Nuclear expert Alan McDonald told reporters at IAEA headquarters in Vienna last week that atomic energy definitely had a future, despite concerns brought on by the Three Mile Island and Chernobyl nuclear accidents in the United States in 1979 and and in Ukraine in 1986.
Environmentalists condemn the use of nuclear energy for power, citing the danger of radiation from accidents and the problems of disposing of highly radioactive spent fuel.
But nuclear power use is growing in Asia while it continues to play a role in Western power supplies.
Besides the economics of years of cheap energy once a plant has been built, the environmental advantage of nuclear energy, provided reactors don't explode and waste doesn't seep into water supplies, is that "nuclear power emits virtually no greenhouse gases," the IAEA said in a report on "Nuclear Power's Changing Future."

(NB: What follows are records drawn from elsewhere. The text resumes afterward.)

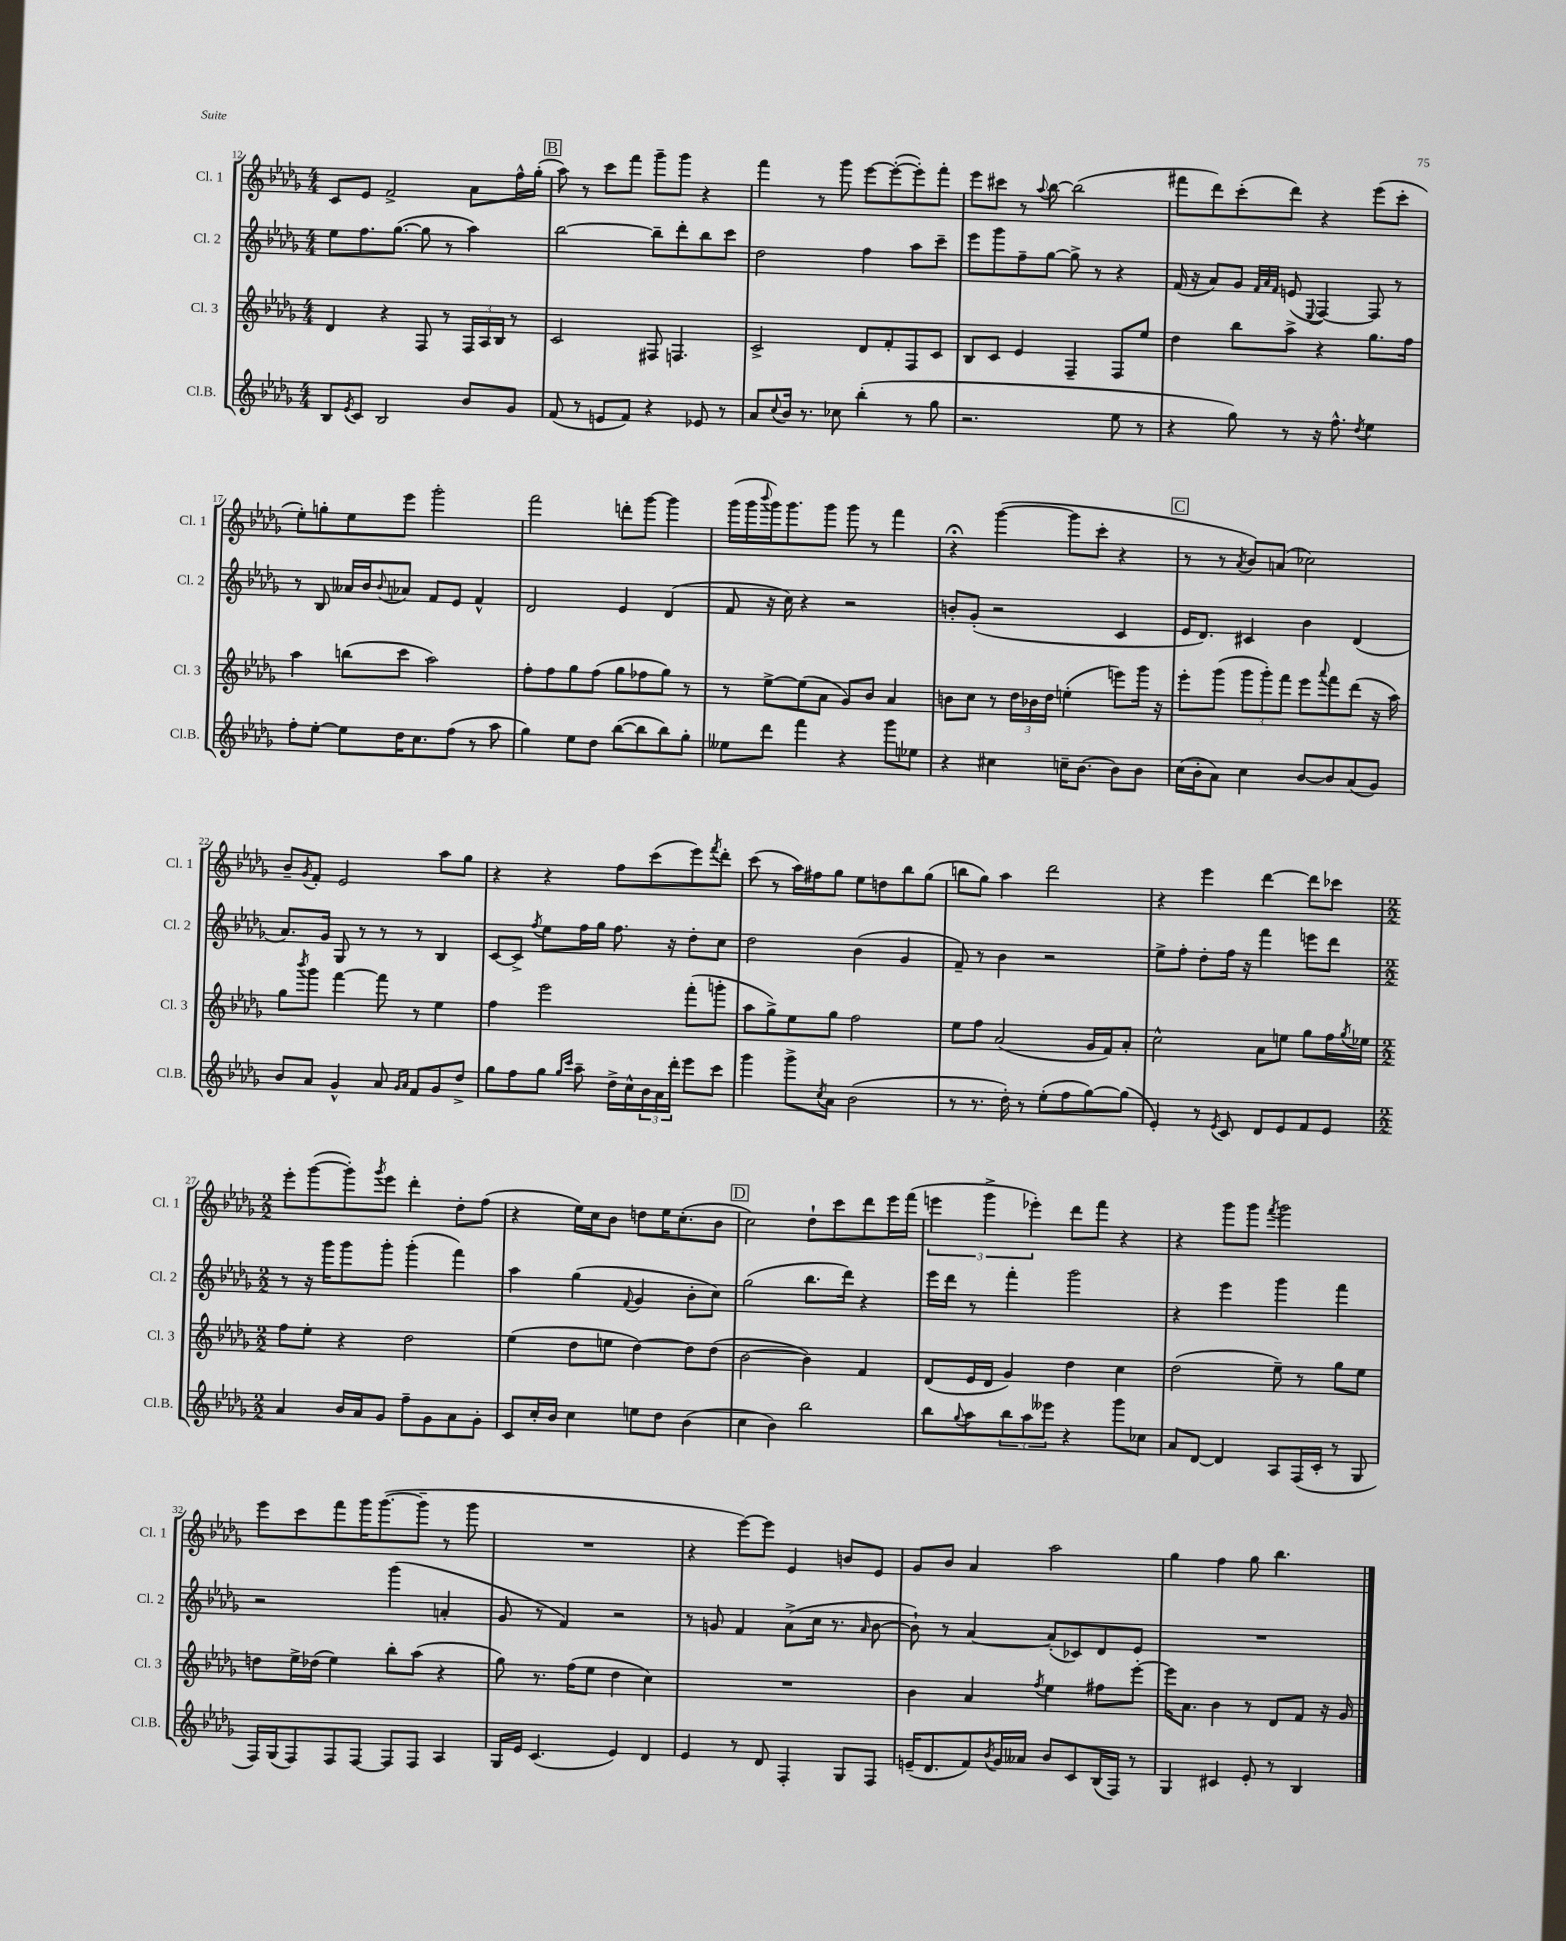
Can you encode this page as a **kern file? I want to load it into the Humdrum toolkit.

**kern	**kern	**kern	**kern
*staff4	*staff3	*staff2	*staff1
*clefG2	*clefG2	*clefG2	*clefG2
*k[b-e-a-d-g-]	*k[b-e-a-d-g-]	*k[b-e-a-d-g-]	*k[b-e-a-d-g-]
*M4/4	*M4/4	*M4/4	*M4/4
8B-/L	4d-/	8ee-\L	8c/L
8qe-/	.	.	.
8c/J	.	8.ff\	8e-/J
2B-/	4r	.	2f^/
.	.	([8.gg-\J	.
.	8F/	8gg-\]	.
.	8r	8r	.
8b-/L	24F/LL	4aa-\)	8a-\L
.	24A-/	.	.
.	24B-/JJ	.	.
8g-/J	8r	.	16ff^^\L
.	.	.	(16gg-'\JJ
=	=	=	=
(8f/	2c/	[2bb-\	8aa-\)
8r	.	.	8r
8e/L	.	.	8ccc\L
8f/J)	.	.	8fff\J
4r	8F#/	8bb-~\]L	8ggg-~\L
.	4.F/	8ddd-'\	8ggg-\J
8e-/	.	8bb-\	4r
8r	.	8ccc\J	.
=	=	=	=
8a-/L	2c^/	2dd-\	4fff\
8qqcc/	.	.	.
16b-/Jk	.	.	.
8.r	.	.	.
.	.	.	8r
8cc-\	.	.	8ggg-\
(4bb-'\	8d-/L	4ff\	[8eee-\L
.	8f'/	.	(8eee-'\_
8r	8F/	8aa-\L	8eee-'\])
8gg-\	8c/J	8ccc~\J	8fff'\J
=	=	=	=
2.r	8B-/L	8eee-\L	8eee-\L
.	8c/J	8ggg-\	8ccc#\J
.	4e-/	8ff~\	8r
.	.	.	8qqaa-/
.	.	[8gg-\J	[8bb-\
.	4F~/	8gg-^\]	(2bb-\]
.	.	8r	.
8ee-\	8F/L	4r	.
8r	8ee-/J	.	.
=	=	=	=
4r	4dd-\	(16f/	8fff#\L
.	.	16r	.
.	.	8a-/L)	8ddd-\)
8gg-\)	8bb-\L	8g-/J	(8ccc'\
.	.	32qqf/LLL	.
.	.	32qqa-/	.
.	.	32qqf/JJJ	.
8r	8aa-^\J	(8e/	8ddd-\J)
.	.	8qqE-/	.
16r	4r	[4F/)	4r
8.ff^^\	.	.	.
8qdd-/	.	.	.
4ee-\	8.gg-\L	8F/]	(8eee-\L
.	.	8r	8ccc'\J
.	16ff\Jk	.	.
=	=	=	=
8ff'\L	4aa-\	8r	8ee-'\L)
[8ee-'\J	.	8B-/	8gg'\
8ee-\]L	(8bb\L	16a--/LL	8ee-\
.	.	16b-/J	.
.	.	8qqb-/	.
16dd-\K	8ccc\J	8a-/J	8eee-\J
8.cc\	.	.	.
.	2aa-\)	8f/L	2ggg-'\
(8ff\J	.	8e-/J	.
8r	.	4f^^/	.
8aa-\	.	.	.
=	=	=	=
4gg-\)	8ff'\L	2d-/	2fff\
.	8ff\	.	.
8ee-\L	8gg-\	.	.
8dd-\J	(8ff\J	.	.
([8bb-\L	8gg-\L	4e-/	8ddd'\L
8bb-\]	8ff-\	.	[8ggg-\J
8bb-\)	8gg-\J)	(4d-/	4ggg-\]
8gg-'\J	8r	.	.
=	=	=	=
8ee--\L	8r	8f/	(16ggg-\LL
.	.	.	16ggg-\
.	.	.	8qqbbb-/
8ddd-\J	[8ee-^\L	16r	16ggg-\J)
.	.	16cc\)	8.ggg-\
4fff\	(8ee-\]	4r	.
.	8a-\J	.	8ggg-\J
4r	8g-/L)	2r	8ggg-\
.	8b-/J	.	8r
8ggg-\L	4a-/	.	4fff\
8ee-\J	.	.	.
=	=	=	=
4r	8b\L	8b'/L	4r;
.	8cc\J	(8g-'/J	.
4cc#\	8r	2r	([4ggg-\
.	24dd-\LL	.	.
.	24b-\	.	.
.	24dd-\JJ	.	.
16cc~\LK	(4ee'\	.	8ggg-\]L
[8.b-\J	.	.	.
.	.	.	8ccc'\J
8b-\]L	8eee\L)	4c/	4r
8b-\J	16ggg-\Jk	.	.
.	16r	.	.
=	=	=	=
(16cc\LL	8eee-'\L	16e-/LK	8r
16b-'\J	.	8.d-/J)	.
8a-\J)	(8ggg-\J	.	8r
.	.	.	8qa-/
4cc\	12ggg-\L	4c#/	8b-/L)
.	12ggg-'\)	.	.
.	.	.	(8a/J
.	12fff\J	.	.
[8b-/L	8eee-\L	4b-\	2cc-\)
.	8qqaaa-/	.	.
8b-/]	8fff\	.	.
(8a-/	(8ddd-\J	(4d-/	.
8g-/J)	16r	.	.
.	16aa-\)	.	.
=	=	=	=
8b-/L	8gg-\L	8.a-/L)	8b-~/L
.	8qbbb-/	.	8qg-/
8a-/J	8ggg-\J	.	8f'/J
.	.	16g-/Jk	.
4g-^^/	[4fff\	8G-/	2e-/
.	.	8r	.
8a-/	8fff\]	8r	.
16qqg-/LL	.	.	.
16qqa-/JJ	.	.	.
8f/L	8r	8r	.
8g-/	4ee-\	4B-/	8aa-\L
8dd-^/J	.	.	8gg-\J
=	=	=	=
8gg-\L	4ff\	[8c/L	4r
8ff\	.	8c^/]J	.
.	.	8qff/	.
8gg-\J	2eee-\	8ee-\L	4r
16qqgg-/LL	.	.	.
16qqccc/JJ	.	.	.
8aa-~\	.	16ff\L	.
.	.	16gg-\JJ	.
16dd-^\LL	.	8.ff\	8ff\L
16cc^^\	.	.	.
24b-\	.	.	(8ccc\
24a-\	.	.	.
.	.	16r	.
24ddd-'\JJ	.	.	.
8eee-\L	(8fff'\L	8dd-'\L	8eee-\)
.	.	.	8qfff/
8ccc\J	8ggg'\J	8cc\J	8ddd-'\J
=	=	=	=
4ggg-\	8aa-\L	2dd-\	(8ccc\
.	8gg-^\)	.	8r
8ggg-^\L	8ee-\	.	16aa-\LL)
.	.	.	16ff#\J
8qcc/	.	.	.
8a-\J	8gg-\J	.	8gg-\J
(2b-\	2ff\	(4b-\	8ee-\L
.	.	.	8dd\
.	.	4g-/	8bb-\
.	.	.	(8gg-\J
=	=	=	=
8r	8ee-\L	8f~/)	8bb\L
8.r	8ff\J	8r	8gg-\J)
.	(2a-/	4b-\	4aa-\
16dd-'\)	.	.	.
8r	.	.	.
(8ee-'\L	.	2r	2ddd-\
8ff\	.	.	.
[8gg-\)	16g-/LL	.	.
.	16f/J)	.	.
(8gg-\]J	8a-'/J	.	.
=	=	=	=
4e-'/)	2cc^^\	8ee-^\L	4r
.	.	8ff'\J	.
8r	.	8dd-'\L	4eee-\
8qe-/	.	.	.
8c/	.	16ff\Jk	.
.	.	16r	.
8d-/L	8a-\L	4fff\	[4ddd-\
8e-/	8ee\J	.	.
8f/	8gg-\L	8eee\L	8ddd-\]L
8e-/J	16ff\L	8ddd-\J	8ccc-\J
.	8qgg-/	.	.
.	16ee-\JJ	.	.
=	=	=	=
*M2/2	*M2/2	*M2/2	*M2/2
4a-/	8ff\L	8r	8eee-'\L
.	8ee-'\J	16r	([8ggg-\
.	.	16ggg-\LK	.
16b-/LL	4r	8ggg-\	8ggg-'\])
16a-/J	.	.	.
.	.	.	8qggg-/
8g-/J	.	8ggg-'\J	8eee-\J
8ff~\L	2dd-\	(4ggg-'\	4ddd-'\
8g-\	.	.	.
8a-\	.	4fff\)	8dd-'\L
8g-'\J	.	.	(8ff\J
=	=	=	=
8c/L	(4ee-\	4aa-\	4r
16cc'/L	.	.	.
16b-/JJ	.	.	.
4cc\	8dd-\L	(4gg-\	16ee-\LL)
.	.	.	16cc\J
.	8ee\J	.	8b-\J
.	.	8qqf/	.
8ee\L	[4dd-\)	4g-/	8dd\L
8dd-\J	.	.	16ee-\K
.	.	.	(8.cc'\
(4b-\	8dd-\]L	8b-'\L	.
.	(8dd-\J	8cc\J)	8b-\J
=	=	=	=
4cc\	[2b-\	(2gg-\	2cc\)
4b-\)	.	.	.
2bb-\	4b-\])	8.bb-\L	8dd-`\L
.	.	.	8ccc\
.	.	16ddd-\Jk)	.
.	4f/	4r	8ddd-\
.	.	.	16eee-\L
.	.	.	(16fff\JJ
=	=	=	=
8bb-\L	(8d-/L	16eee-\LL	6eee\
.	.	16ddd-\JJ	.
8qqgg-/	.	.	.
8aa-\	16e-/L	8r	.
.	.	.	6ggg-^\
.	16d-/JJ	.	.
12bb-\	4g-/)	4fff'\	.
12aa-\	.	.	6eee-'\)
12eee--\J	.	.	.
4r	4dd-\	2ggg-\	8ddd-\L
.	.	.	8fff\J
8ggg-\L	4cc\	.	4r
8cc-\J	.	.	.
=	=	=	=
8a-/L	(2dd-\	4r	4r
[8d-/J	.	.	.
4d-/]	.	4eee-\	8ggg-\L
.	.	.	8ggg-\J
.	.	.	8qfff/
8A-/L	8ee-~\)	4ggg-\	2ggg-\
(16F/L	8r	.	.
16c'/JJ	.	.	.
8r	8gg-\L	4fff\	.
8G-/	8ee-\J	.	.
=	=	=	=
16F/LL)	8dd\L	2r	8eee-\L
(16G-/J	.	.	.
8F/)	16ee-^\L	.	8ccc\
.	(16dd-\JJ	.	.
8F/	4ee-\)	.	8fff\
[8F/J	.	.	16ggg-\K
.	.	.	([8.ggg-\
8F/]L	8bb-'\L	(4ggg-\	.
8F/J	(8aa-\J	.	8ggg-~\]J
4A-/	4r	4a'/	8r
.	.	.	8ggg-\
=	=	=	=
16G-/LL	8gg-\)	8g-/	1r
16e-/JJ	.	.	.
(4.c/	8.r	8r	.
.	.	4f/)	.
.	(16ff\LK	.	.
.	8ee-\J	.	.
4e-/)	4dd-\	2r	.
4d-/	4cc\)	.	.
=	=	=	=
4e-/	1r	8r	4r
.	.	8g/	.
8r	.	4f/	[8eee-\L)
8d-/	.	.	8eee-\]J
4F'/	.	(8a-^\L	4e-/
.	.	16cc\Jk	.
.	.	8.r	.
8G-/L	.	.	8b/L
.	.	16qqa-/	.
8F/J	.	[8b-\	8e-/J
=	=	=	=
(16e~/LK	4b-\	8b-`\])	8g-/L
8.d-/	.	.	.
.	.	8r	8b-/J
8f/)	4a-/	[4a-/	4a-/
8qb-/	.	.	.
16g-/L	.	.	.
16a--/JJ	.	.	.
.	8qff/	.	.
8b-/L	4ee-\	(8a-'/]L	2aa-\
8c/	.	8c-/)	.
(16B-/L	8ff#\L	8d-/	.
16F/JJ)	.	.	.
8r	[8eee-'\J	8e-/J	.
=	=	=	=
4G-/	16eee-\]LK	1r	4gg-\
.	8.a-\J	.	.
4c#/	4b-\	.	4ff\
8e-'/	8r	.	8gg-\
8r	8d-/L	.	4.bb-\
4B-/	8f/J	.	.
.	16r	.	.
.	16g-/	.	.
==	==	==	==
*-	*-	*-	*-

Another theme at the conference will be nuclear terrorism.
The United States had at IAEA headquarters in Vienna in May unveiled a 450-million-dollar plan to try to prevent nuclear materials stored around the world from falling into the hands of terrorists who could use them to make a "dirty" bomb or even a full-fledged atomic device.
The US plan includes working with Russia "to repatriate all Russian-origin fresh HEU (highly enriched uranium) (nuclear) fuel by the end" of 2005, Energy Secretary Spencer Abraham had told the IAEA in May.
Daniil Kobyakov, from the PIR think tank in Moscow, told AFP: "Nuclear terrorism is a great concern here, and there is also concern about nuclear materials in Russia itself."
ElBaradei will be meeting in Moscow with Russian President Vladimir Putin as well as Foreign Minister Sergei Lavrov, atomic energy agency chief Alexander Rumyantsev and Security Council chairman Igor Ivanov.
Russia has been under US pressure to halt construction of Iran's Bushehr nuclear reactor until the IAEA is fully satisfied that Tehran is not hiding its potential nuclear weapons ambition, or using the project to develop an atomic bomb.
Russia has vowed however to maintain the Bushehr project.